Stafford is a town of just under 20,000 residents with some 51 churches. Located between Houston and Sugar Land, Stafford is the only town in Texas that has no property taxes, funding city services with sales and business taxes. With only 300 unproduced, revenue-potential acres left in this town of just seven square miles, city officials are concerned to stop the further proliferation of churches in favor of some revenue generating businesses.
In one quarter-mile section near the city center, parishioners can choose among 17 churches. There are three small churches in the Quail Ridge Plaza shopping center, and three large brick churches on the street behind it. Down the road, the Evangelical Formosan Church is tucked behind a muffler shop.
One official remarked: "If you can't find religion in Stafford, Texas, you ain't looking hard enough."
Here's the question: Did no church leader have enough spiritual integrity to check whether there were other faithful gospel-preaching churches in the town before deciding to start another church? With this kind of density, how could the friendly neighborhood Baptist, Methodist, or non-denominational church get overlooked?
I'm hard-pressed to think that there are so few worthwhile churches in a small town like Stafford that 51 upstarts are needed in order to reach the 4,035 families living in the city. Here's the spiritual discernment reportedly used by the pastors and leaders locating churches in Stafford: One city official "said he asked the last six applicants why they wanted to build a church in Stafford. 'Every one of them said they prayed about it, and God said to come here,' he said. 'I can't compete with that, so here we are'."
"I prayed about it, and God said to come here." Just maybe God meant go there... and join an existing church and serve an existing congregation!
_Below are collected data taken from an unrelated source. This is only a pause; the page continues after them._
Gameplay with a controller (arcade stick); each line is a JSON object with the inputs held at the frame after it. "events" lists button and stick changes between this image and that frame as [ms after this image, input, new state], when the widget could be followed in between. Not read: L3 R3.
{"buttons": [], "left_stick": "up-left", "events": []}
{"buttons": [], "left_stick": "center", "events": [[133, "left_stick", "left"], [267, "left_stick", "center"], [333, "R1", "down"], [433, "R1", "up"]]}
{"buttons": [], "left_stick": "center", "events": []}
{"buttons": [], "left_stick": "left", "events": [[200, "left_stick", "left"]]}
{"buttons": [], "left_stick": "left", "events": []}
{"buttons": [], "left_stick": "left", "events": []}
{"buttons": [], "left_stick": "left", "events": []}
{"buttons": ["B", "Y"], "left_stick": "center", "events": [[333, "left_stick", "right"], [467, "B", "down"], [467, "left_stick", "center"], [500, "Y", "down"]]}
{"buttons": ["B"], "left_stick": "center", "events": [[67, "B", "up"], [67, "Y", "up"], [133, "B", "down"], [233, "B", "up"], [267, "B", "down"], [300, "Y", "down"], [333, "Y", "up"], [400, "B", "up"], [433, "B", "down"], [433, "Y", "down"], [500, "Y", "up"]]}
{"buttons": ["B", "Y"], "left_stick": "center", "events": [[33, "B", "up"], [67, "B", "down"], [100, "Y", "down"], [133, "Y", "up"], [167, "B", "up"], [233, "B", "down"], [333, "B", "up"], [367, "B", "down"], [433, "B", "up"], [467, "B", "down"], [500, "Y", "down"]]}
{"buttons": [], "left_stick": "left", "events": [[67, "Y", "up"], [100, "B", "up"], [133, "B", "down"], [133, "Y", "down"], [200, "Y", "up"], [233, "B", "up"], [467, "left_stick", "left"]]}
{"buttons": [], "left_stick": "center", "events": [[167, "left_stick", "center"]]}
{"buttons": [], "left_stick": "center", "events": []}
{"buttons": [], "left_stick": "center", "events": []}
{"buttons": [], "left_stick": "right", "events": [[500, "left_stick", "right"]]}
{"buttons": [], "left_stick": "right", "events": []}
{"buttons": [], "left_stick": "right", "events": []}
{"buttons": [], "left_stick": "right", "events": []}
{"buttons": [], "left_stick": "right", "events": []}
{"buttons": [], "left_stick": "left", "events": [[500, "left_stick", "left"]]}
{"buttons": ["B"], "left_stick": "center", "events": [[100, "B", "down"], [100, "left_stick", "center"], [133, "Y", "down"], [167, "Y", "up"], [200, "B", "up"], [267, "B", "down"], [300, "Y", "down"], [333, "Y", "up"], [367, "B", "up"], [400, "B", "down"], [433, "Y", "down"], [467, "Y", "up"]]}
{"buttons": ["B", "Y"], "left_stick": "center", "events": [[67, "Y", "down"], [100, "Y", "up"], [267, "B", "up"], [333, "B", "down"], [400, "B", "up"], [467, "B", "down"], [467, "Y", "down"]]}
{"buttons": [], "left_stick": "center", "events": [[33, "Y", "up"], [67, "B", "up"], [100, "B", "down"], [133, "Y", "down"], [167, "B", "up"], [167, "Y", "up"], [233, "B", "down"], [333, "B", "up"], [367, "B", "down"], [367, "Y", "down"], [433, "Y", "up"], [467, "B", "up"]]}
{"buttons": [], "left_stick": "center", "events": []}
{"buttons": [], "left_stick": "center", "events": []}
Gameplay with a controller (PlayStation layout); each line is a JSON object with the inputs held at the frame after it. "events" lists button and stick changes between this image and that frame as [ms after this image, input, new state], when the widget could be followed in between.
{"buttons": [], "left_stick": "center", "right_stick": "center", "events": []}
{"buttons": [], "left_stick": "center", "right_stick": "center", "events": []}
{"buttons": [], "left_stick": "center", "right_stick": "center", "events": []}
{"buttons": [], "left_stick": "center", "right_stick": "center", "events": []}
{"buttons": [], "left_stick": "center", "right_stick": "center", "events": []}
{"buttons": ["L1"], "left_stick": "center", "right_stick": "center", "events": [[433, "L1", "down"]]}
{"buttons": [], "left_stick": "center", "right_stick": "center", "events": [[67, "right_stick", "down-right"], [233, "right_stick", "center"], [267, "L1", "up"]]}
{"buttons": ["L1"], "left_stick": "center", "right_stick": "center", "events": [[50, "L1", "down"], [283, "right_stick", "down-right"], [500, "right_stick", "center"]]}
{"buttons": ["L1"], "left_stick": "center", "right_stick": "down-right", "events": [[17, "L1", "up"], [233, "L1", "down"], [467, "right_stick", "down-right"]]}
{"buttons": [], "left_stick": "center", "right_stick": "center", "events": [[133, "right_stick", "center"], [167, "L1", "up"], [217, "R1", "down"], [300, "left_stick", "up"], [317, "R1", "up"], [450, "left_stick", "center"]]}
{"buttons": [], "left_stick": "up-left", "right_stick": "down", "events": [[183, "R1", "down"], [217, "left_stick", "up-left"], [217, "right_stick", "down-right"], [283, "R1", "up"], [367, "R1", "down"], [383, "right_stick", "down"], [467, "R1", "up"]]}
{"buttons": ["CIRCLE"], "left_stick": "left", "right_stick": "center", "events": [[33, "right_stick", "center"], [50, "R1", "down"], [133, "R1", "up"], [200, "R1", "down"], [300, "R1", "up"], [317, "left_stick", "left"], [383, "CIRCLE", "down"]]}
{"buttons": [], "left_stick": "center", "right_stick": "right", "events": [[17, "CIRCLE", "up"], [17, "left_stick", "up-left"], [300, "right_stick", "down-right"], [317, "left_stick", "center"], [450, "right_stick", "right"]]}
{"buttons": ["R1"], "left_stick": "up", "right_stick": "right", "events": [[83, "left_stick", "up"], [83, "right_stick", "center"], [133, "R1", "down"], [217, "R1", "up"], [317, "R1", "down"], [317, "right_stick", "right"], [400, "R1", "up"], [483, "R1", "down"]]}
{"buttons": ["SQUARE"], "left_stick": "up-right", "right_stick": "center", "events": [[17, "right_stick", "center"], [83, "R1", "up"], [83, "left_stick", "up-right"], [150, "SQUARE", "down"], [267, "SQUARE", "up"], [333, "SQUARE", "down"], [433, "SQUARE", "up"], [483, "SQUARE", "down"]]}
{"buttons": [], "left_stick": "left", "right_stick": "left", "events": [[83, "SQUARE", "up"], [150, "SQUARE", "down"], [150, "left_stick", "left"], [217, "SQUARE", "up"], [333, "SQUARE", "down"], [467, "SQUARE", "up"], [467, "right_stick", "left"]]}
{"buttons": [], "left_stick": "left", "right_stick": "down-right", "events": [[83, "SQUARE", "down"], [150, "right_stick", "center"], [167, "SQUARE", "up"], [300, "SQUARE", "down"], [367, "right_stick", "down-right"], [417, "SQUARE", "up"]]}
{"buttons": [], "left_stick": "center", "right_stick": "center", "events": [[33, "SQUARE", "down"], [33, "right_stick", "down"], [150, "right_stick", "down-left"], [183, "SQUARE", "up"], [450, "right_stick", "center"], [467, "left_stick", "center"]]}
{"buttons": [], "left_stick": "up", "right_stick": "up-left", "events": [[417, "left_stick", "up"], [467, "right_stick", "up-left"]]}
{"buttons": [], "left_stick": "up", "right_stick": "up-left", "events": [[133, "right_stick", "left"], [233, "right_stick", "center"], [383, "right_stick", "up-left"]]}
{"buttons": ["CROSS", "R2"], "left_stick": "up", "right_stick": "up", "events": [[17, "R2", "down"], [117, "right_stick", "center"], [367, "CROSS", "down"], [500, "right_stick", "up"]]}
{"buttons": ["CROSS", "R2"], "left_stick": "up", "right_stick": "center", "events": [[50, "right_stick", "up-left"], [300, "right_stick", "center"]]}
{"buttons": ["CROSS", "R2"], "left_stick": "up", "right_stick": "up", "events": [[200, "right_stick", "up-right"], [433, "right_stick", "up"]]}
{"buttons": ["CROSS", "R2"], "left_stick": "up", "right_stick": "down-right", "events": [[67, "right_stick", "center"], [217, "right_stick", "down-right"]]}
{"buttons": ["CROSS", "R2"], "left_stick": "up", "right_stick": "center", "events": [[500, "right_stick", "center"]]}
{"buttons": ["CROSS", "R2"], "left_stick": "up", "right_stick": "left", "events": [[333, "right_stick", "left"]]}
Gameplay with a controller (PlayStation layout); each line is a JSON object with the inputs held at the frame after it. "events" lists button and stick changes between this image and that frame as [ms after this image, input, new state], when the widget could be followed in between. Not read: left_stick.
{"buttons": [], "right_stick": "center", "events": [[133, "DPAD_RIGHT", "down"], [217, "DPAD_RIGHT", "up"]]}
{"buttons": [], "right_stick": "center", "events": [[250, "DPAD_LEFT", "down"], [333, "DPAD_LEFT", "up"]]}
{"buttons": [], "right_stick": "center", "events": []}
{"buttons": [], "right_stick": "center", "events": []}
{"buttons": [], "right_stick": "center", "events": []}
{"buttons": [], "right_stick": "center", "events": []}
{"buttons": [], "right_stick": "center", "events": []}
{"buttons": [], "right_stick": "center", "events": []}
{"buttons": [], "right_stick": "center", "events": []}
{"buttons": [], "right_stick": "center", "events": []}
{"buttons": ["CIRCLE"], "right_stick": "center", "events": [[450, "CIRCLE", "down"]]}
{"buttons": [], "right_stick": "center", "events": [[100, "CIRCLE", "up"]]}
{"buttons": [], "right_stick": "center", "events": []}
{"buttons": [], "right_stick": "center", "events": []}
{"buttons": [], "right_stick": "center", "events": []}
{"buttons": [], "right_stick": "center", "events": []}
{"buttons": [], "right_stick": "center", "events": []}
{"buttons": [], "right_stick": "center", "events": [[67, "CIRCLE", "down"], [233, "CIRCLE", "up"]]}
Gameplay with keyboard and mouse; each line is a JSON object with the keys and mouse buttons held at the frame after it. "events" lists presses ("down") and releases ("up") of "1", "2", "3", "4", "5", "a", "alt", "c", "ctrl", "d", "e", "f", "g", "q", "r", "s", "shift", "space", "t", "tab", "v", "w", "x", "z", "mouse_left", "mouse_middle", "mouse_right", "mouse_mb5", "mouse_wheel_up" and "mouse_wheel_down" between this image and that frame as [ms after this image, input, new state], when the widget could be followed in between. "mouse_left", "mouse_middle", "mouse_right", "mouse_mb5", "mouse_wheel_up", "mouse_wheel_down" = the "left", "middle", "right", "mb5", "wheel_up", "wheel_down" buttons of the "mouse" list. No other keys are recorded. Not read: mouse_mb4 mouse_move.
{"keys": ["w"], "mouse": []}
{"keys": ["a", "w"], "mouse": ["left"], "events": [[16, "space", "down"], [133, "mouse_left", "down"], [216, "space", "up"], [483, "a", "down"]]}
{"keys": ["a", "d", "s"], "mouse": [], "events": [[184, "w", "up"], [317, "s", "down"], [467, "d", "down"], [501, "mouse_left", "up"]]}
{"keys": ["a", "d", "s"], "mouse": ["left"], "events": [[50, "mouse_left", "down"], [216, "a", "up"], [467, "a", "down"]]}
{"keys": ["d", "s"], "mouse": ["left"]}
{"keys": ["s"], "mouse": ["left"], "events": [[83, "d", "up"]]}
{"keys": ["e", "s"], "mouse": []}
The city official's response ("I can't compete with that, so here we are") is perhaps more perceptive than he realized. Very often one can't compete with the self-proclaimed revelations and answers to prayers received by leaders looking to baptize their whims in God-talk. The phrase is usually evoked to silence objections and avoid careful teaching and accountability. And apparently, its use is on the rise. "God told me so" is now perhaps the most dangerous four-word-sentence uttered by church leaders.
Here's what I'd propose: the next time you hear someone say "God told me to do so and so," ask them to prove it before you follow along with them. If God has spoken then surely it should be evident in His word. If God said it then it shall surely come to pass (Deut. 18). But if God has not said it, then that "prophet" is a false prophet, a deceiver, a twister of God's "word" to his or her own destruction. Mark such a man and avoid them.
Perhaps most lamentable is the negative effect this situation is having on the witness of the church. Non-Christians are likely looking at the situation in frustration and concluding that the local Christian church is little more than the social club of the property-tax-dodging moralist. The church looks and acts as though it has no concern for the well-being of the community, particularly since most of the congregants on a given Sunday come from places other than Stafford.
The unity which is supposed to testify to the gospel truth that the Father has indeed sent the Son is outshone by storefront neon signs advertising 51 churches of the disunited. That's more church flavors than Baskin Robbins, and more churches in one small location than is reasonable or healthy.
Resolved: Not to plant a church or support the start-up of a church without understanding the existing church landscape, cooperating and supporting in some tangible way existing churches in the area, and considering the community impact of another local church.
My guess is that this resolution will apply to far more places than Stafford, Texas.